You will not have to change anything on the wired pc, just the wireless ones . . but that is a simple matter . . after you change it on the router, when you log on wirelessly, enter the new password


----------



## Wand3r3r (Sep 17, 2010)

*Re: How to block somone off my Dlink Router*

What does having a slow pc have to do with logging on to the router and changing the wireless encryption password?

Perhaps you are confusing the admin account and password you use to logon to the router vs the wireless encryption password?

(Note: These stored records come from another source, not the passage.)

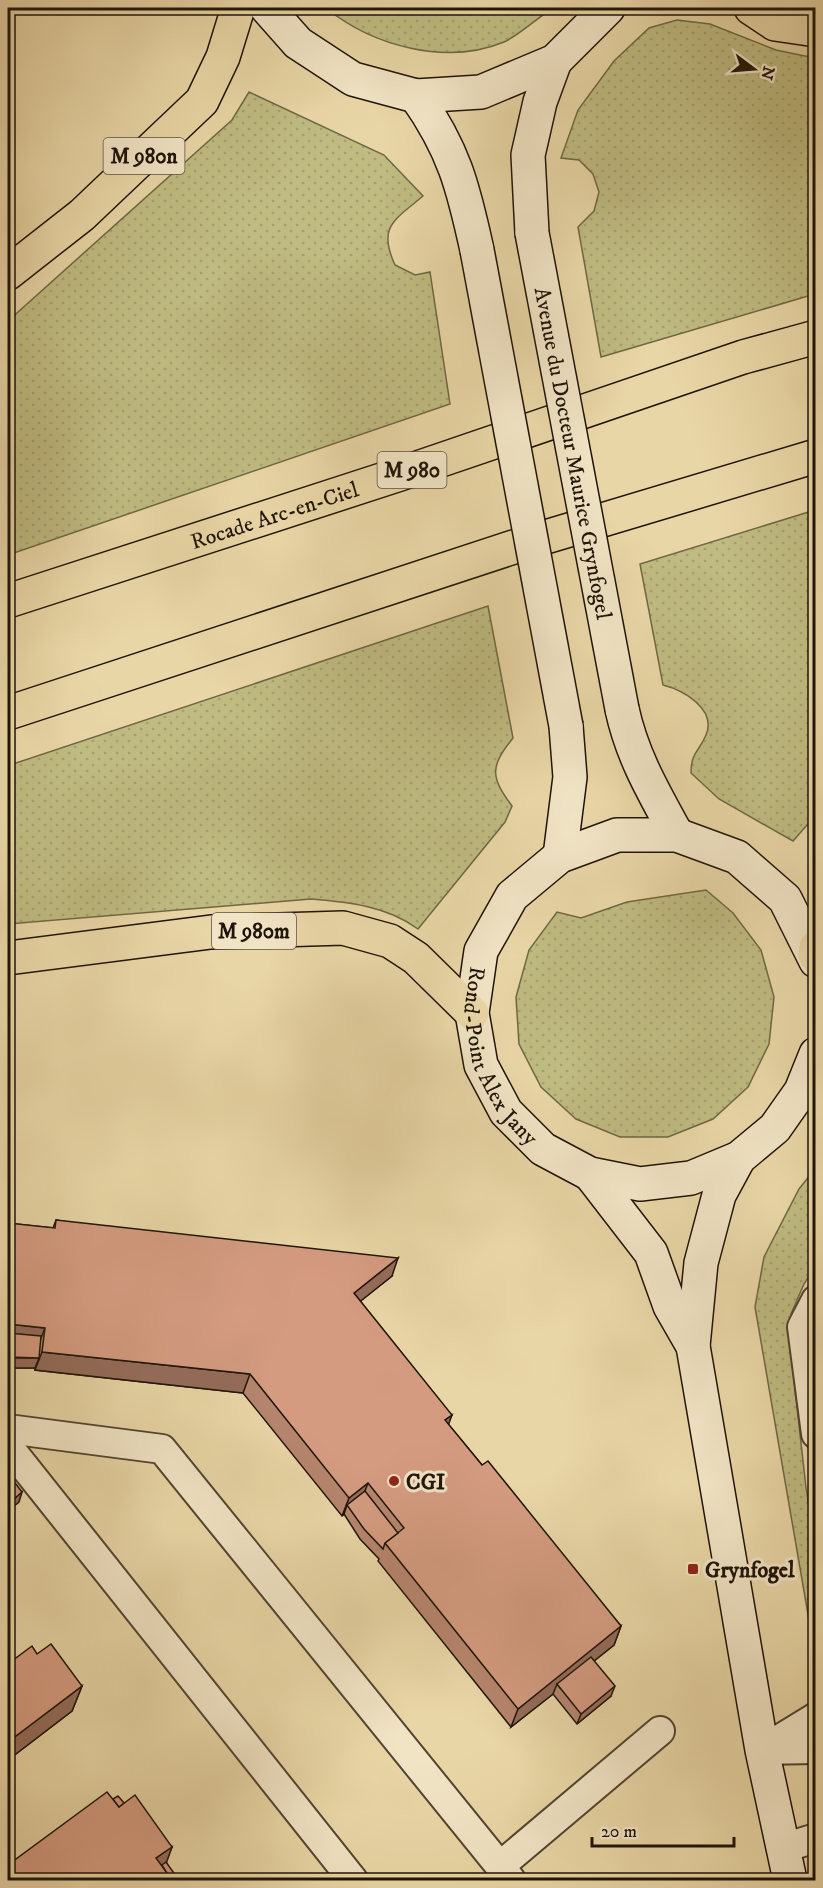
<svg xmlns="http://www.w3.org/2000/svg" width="823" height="1888" font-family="'IM FELL DW Pica',serif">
<defs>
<pattern id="green-dots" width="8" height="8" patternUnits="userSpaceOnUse" patternTransform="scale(1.5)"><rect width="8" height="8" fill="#bfbb81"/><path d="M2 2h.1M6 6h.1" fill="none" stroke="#a4a06e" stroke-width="1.8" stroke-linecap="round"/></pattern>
</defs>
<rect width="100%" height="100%" fill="#e9d6a6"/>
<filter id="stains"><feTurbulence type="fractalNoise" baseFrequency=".00333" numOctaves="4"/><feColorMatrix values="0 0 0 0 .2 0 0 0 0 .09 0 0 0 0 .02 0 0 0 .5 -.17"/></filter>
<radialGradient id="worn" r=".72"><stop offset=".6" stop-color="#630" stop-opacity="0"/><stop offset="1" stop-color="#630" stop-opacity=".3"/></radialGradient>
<!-- green -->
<g fill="url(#green-dots)" stroke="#6e6845" stroke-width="1.5">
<path d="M326 8H553C537 18 521 34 504 42 446 66 373 46 326 8Z"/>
<polygon points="677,20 710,24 776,50 815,58 815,294 601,357 578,227 594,211 599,192 593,174 579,160 561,158 578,110 614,61 649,28"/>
<path d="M249 92 384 155 423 196C395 220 377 226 395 265L415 275 430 272 450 404 8 555V321L232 120Z"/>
<path d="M815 510V816L793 841 719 799 691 773C691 752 699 752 706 735 717 709 683 690 663 685L640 564Z"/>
<path d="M488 606 513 738C490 767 490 776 512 806L505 822 418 929C387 906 348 902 311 899L8 924V767L10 765Z"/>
<polygon points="706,890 733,913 761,950 774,997 769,1044 748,1087 713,1119 668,1137 620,1137 576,1119 541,1087 519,1044 516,997 529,950 557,912 581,918 627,902"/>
<polygon points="815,1169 815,1267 804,1284 791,1314 790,1344 806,1488 815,1543 815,1655 755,1307 764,1257 799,1189"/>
</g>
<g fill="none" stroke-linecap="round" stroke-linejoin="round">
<!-- lane casing -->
<g stroke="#514430" stroke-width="32">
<g id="lane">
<polyline points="816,1300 802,1327 816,1434"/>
<polyline points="8,1429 162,1449 511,1880"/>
<polyline points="8,1446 353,1880"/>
<polyline points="762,1750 816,1717"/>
<polyline points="762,1750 816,1749"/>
<polyline points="783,1848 816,1838"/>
<polyline points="500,1866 660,1731"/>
</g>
</g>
<!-- secondary casing -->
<g stroke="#1e1409" stroke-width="36">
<g id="secondary">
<polyline points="267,8 298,43 353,79 416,96 481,92 555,61 608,8"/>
<path d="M416 96C454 150 463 186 477 250"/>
<polyline points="532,233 528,155 540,102 555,61"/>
<path d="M622 709C632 756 654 793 677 835"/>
<polyline points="560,856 570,777 566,726"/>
<path id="s1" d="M816 961 785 899 737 857 677 835H617L560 856 512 896 481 951 472 1013 481 1065 506 1112 543 1149 590 1174 640 1184 691 1178 739 1158 775 1128 801 1091 816 1054"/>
<polyline points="739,1158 719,1195 701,1263 693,1346 762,1750 790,1880"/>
<polyline points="590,1174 651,1253 670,1306 693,1346"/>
</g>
</g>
<!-- highway casing -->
<g stroke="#1e1409" stroke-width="36">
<g id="highway">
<polyline points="751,8 775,24 816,30"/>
<polyline points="8,273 82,215 202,101 223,57 238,8"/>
<path id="s2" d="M8 601 400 474 743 357 816 337"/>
<polyline points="8,713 529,542 816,456"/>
<polyline points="815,955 816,947"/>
<polyline points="8,958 211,932 343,928 390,941 416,958 472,1013"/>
</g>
</g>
<!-- lane -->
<use href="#lane" stroke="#f1e4c5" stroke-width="28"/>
<!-- secondary -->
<use href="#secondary" stroke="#f1e4c5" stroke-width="33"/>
<!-- highway -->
<use href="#highway" stroke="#e9d6a6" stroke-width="33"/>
<!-- secondary-bridge casing -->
<g stroke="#1e1409" stroke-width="36" stroke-linecap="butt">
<g id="secondary-bridge">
<path id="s3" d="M532 233 622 709"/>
<polyline points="477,250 566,726"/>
</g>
</g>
<!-- secondary-bridge -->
<use href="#secondary-bridge" stroke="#f1e4c5" stroke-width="33"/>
</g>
<!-- wall -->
<g fill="#b6856e" stroke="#1e1409" stroke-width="1.5">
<polygon points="56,1220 392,1276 360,1301 448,1424 482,1465 621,1626 614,1645 594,1661 611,1696 577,1724 553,1694 511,1727 378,1561 379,1559 360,1539 344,1514 342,1516 243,1393 35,1370 36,1366 35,1368 8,1368 8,1223 53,1228"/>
<polygon points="37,1654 82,1686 72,1711 8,1760 8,1664"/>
<polygon points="113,1799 124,1803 172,1847 166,1862 175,1881 8,1881 8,1865"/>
</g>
<!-- shaded-wall -->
<g fill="#946c5a" stroke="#1e1409" stroke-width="1.5">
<polygon points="398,1258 392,1276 347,1312 354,1293"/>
<polygon points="8,1324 45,1328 38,1346 8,1343"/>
<polygon points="42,1352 250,1374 243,1393 35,1370"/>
<polygon points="11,1358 39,1358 35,1368 8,1368"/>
<polygon points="452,1415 445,1434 445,1420"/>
<polygon points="368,1483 361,1501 347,1505 344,1514 342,1516 349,1498"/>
<polygon points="22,1492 19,1502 8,1511 8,1504"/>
<polygon points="621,1626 614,1645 560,1688 557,1684 553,1694 511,1727 518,1709"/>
<polygon points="82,1686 72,1711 8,1760 8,1742"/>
<polygon points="615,1686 611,1696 577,1724 581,1714"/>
<polygon points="172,1847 163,1872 156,1858"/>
<polygon points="167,1873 164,1881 156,1881"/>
</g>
<!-- building -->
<g fill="#d49b80" stroke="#1e1409" stroke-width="1.5">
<polygon points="56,1220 398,1258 354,1293 452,1415 445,1420 482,1465 488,1461 621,1626 518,1709 385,1543 404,1528 368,1483 349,1498 250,1374 42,1352 45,1328 8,1324 8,1223 55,1228"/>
<polygon points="8,1333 41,1336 39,1358 8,1357"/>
<polygon points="8,1474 22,1492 8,1504"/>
<polygon points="365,1491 398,1533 385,1543 383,1549 364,1529 347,1505"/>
<polygon points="51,1644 82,1686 8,1742 8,1675 13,1671 8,1664 32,1646 37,1654"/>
<polygon points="591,1657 615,1686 581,1714 557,1684"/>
<polygon points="107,1792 119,1807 135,1795 172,1847 156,1858 167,1873 156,1881 15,1881 8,1871 8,1865"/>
<polygon points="118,1796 124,1803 119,1807 113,1799"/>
<polygon points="166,1862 176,1876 171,1881 164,1881 167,1873 162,1865"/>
</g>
<!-- markers -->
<g fill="#8f2418" stroke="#f1e4c5" stroke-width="2">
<circle cx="394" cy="1481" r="6"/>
<rect x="687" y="1563" width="12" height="12" rx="3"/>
</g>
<g text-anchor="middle" stroke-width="6" stroke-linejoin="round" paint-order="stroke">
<!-- shield labels -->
<g fill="#f1e4c5" stroke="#5d5241" stroke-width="1.5">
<rect x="103.5" y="138" width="81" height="36" rx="4.5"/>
<rect x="377.5" y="452" width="69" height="36" rx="4.5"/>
<rect x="212" y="913" width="84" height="36" rx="4.5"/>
</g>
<g font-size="21" font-weight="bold" fill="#1e1409">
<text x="144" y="163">M 980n</text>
<text x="412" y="477">M 980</text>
<text x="254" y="938">M 980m</text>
</g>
<!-- street labels -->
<g font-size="22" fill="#1e1409" stroke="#f1e4c5">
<text dy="8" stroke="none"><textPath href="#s3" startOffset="224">Avenue du Docteur Maurice Grynfogel</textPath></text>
<text dy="8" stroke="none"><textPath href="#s2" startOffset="280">Rocade Arc-en-Ciel</textPath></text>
<text dy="8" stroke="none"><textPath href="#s1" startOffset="556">Rond-Point Alex Jany</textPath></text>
</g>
<!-- poi labels -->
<g font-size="22" font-weight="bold" fill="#1e1409" stroke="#f1e4c5" text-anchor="start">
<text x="406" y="1489">CGI</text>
<text x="705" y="1577">Grynfogel</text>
</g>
</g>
<!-- margin -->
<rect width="823" height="1888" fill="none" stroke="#e9d6a6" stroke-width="30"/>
<rect x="9" y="9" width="805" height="1870" fill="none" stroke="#1e1409" stroke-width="3"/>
<rect x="15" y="15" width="793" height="1858" fill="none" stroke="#1e1409" stroke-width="1.5"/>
<!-- north arrow -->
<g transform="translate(754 69) rotate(106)" stroke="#f1e4c5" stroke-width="4.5" paint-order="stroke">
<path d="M0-4.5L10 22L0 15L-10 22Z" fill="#1e1409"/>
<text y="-9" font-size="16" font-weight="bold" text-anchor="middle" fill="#1e1409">N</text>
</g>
<!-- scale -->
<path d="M592 1837v9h142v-9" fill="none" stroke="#1e1409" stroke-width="3"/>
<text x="601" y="1837" font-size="18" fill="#1e1409" stroke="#f1e4c5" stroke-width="4.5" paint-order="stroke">20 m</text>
<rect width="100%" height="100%" filter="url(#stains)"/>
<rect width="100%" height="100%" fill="url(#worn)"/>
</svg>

The solution has been given to your situation. Change the wireless password on the router and on the laptop. Suggested password would have letters and numbers.


----------



## Dlink (Nov 14, 2011)

*Re: How to block somone off my Dlink Router*

Ok I am going to do this then. To clarify as i'm a fresher in this area... by changing the password it's in effect blocking/resetting everyone except the original wired PC. My neighbour next door is using my internet/router for his PlayStation3 online gaming. I want to make sure by resetting my password will break and block the link he has to my wireless router!!!


----------



## Old Rich (May 31, 2007)

*Re: How to block somone off my Dlink Router*

It will . . as long as you don't give him the new password


----------



## joeten (Dec 4, 2008)

*Re: How to block somone off my Dlink Router*

Have you considered reporting him it is illegal to do what he is doing unless you agreed to it


----------



## Dlink (Nov 14, 2011)

*Re: How to block somone off my Dlink Router*

lol thanks Rich I won't be doing that again...Ok so how do I go about doing this? what tab would it be under in the admin account website???


----------



## joeten (Dec 4, 2008)

*Re: How to block somone off my Dlink Router*

Sorry can you clarify what your asking about


----------



## Old Rich (May 31, 2007)

*Re: How to block somone off my Dlink Router*

Usually in the Wireless section . . look for Security


----------



## Old Rich (May 31, 2007)

*Re: How to block somone off my Dlink Router*

Manual here:

D-Link Wireless N 300 Router


----------



## Dlink (Nov 14, 2011)

*Re: How to block somone off my Dlink Router*

Seriously struggling to reset my password...


----------



## joeten (Dec 4, 2008)

*Re: How to block somone off my Dlink Router*

Try the info here Resetting / Changing Password on D-Link Wireless, DSL Routers, Broadband Access Points | Wireless Room Service for Hotels and Motels


----------



## Dlink (Nov 14, 2011)

*Re: How to block somone off my Dlink Router*

IS CHANGING MY NETWORK KEY THE SAME AS CHANGING MY PASSWORD?


----------



## Old Rich (May 31, 2007)

*Re: How to block somone off my Dlink Router*

There aretwo passwords . . one to get into the router settings and a different one for Wireless Security


----------



## Dlink (Nov 14, 2011)

*Re: How to block somone off my Dlink Router*

The router settings user name & password I know which won't solve my problem by changing that password correct? the password I need to change is the wireless security key correct?


----------



## Wand3r3r (Sep 17, 2010)

*Re: How to block somone off my Dlink Router*

that is correct


----------



## Dlink (Nov 14, 2011)

*Re: How to block somone off my Dlink Router*

thank you


----------



## Dlink (Nov 14, 2011)

*Re: How to block somone off my Dlink Router*

Hey Guys....IT WORKED ;-)....Just want to say thanks a lot...Once I set a new password Key it booted me off the laptop and PC internet and once I entered the new password Im back on the net with one less connection (Person next door) to worry about...Thanks a trillion


----------



## Old Rich (May 31, 2007)

Well done!!!


----------



## joeten (Dec 4, 2008)

Good job keep it in mind for the future in case you get that kindness bug back


----------